By the summer of 1967, thousands had flocked to San Francisco to take part in the beatnik/hippie experience and “getting high” was almost like a rite of passage into the hippie lifestyle. Many were drawn by the song San Francisco which popularized ─ and romanticized ─ the situation there. And I could understand the attraction.
That fall, the booze and party crowd sank into the background and the campus seemed to undergo a transformation. It became cool to copy beatnik/hippie dress but, underneath, most of the “hippies” were still the same old hedonistic in-crowd.
Also that fall, the antiwar movement hit SIU with a vengeance. As soon as school started, there were posters everywhere demanding an end to the war and on October 21, there was even a protest demonstration timed to coincide with the “March to the Pentagon” in Washington. The marchers were to walk down the center of Illinois Street and on into town. This would be a big deal as the town was in the southern part of the state and the people still had the conservative, traditional viewpoints that that implied.
I felt like I needed to join in and stand up too and talked Mike into coming along. I marched because I believed in ending the war and Mike because he was hoping there would be some excitement ─ that is, a chance to blow off steam accompanied by billy clubs and riot gear.
Some 2 or 3 hundred of us marched and as we walked along the march organizers keyed their bullhorns and chanted things like, “Hey, hey, LBJ, how many kids you kill today?” or “What do we want?” “Peace!” “When do we want it?” “Now!” Some guys yelled along but to me it was just too childish. I figured just showing my face was enough. Much to Mike’s disappointment there were no rocks or verbal attacks and things went off without a hitch.
As we walked back to our building after the march, Mike had a few things to say, “I hate to tell you this, but I was as put off by the motivation of many of the demonstrators. It seemed like it was a social event for most with a few sincere individuals like you sprinkled in for authenticity. Of course, I don’t have room to talk”
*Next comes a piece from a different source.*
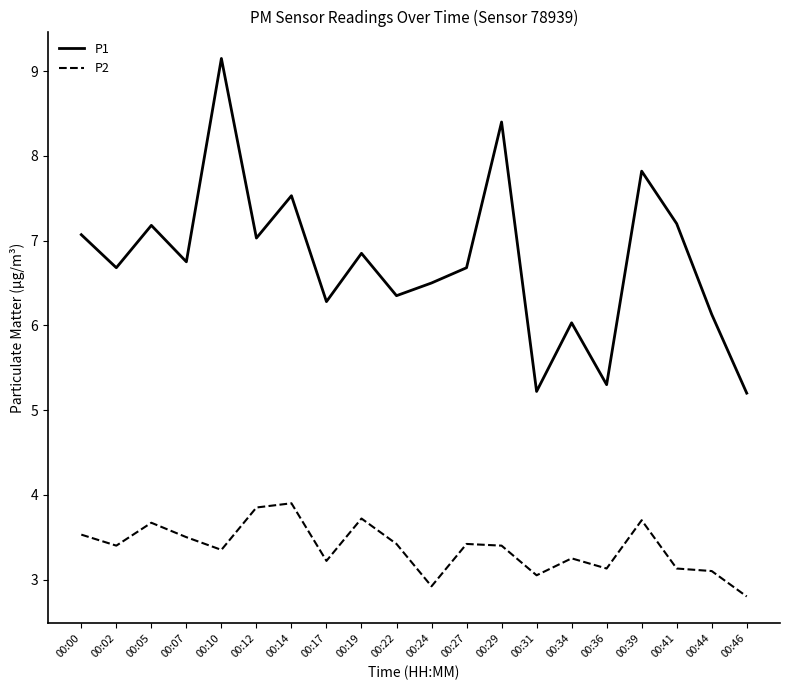

Is the value of P1 at 00:05 greater than the value of P2 at 00:39?

Yes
“Well,” I said, “you may be right but there were also people with their babies in strollers and figured that at least they had to be serious.”
“I’ll give you that,” Mike said, “but it did seem like the organizers were feeding on the power of it all, that is, there was too much self-aggrandizement and not enough integrity for my taste. Of course, I have always been leery of leaders until I knew they could be trusted and if people acted for honest reasons rather than hidden, often selfish, reasons it would be more rational to get involved.”
I had to agree with that last, “Yeah, the leaders did seem to be your usual in-crowd types who were just taking advantage of other people’s idealism.”
Mike continued, “I was talking with this one guy with a bullhorn and he said 'When the revolution comes there will not be any money and everyone will share.' And when I asked him why a farmer would share his hard earned crop with him since he didn't work, he got pissed and walked off. I got the feeling that he was just parroting what someone had told him and had no idea of how his Utopia would really work.”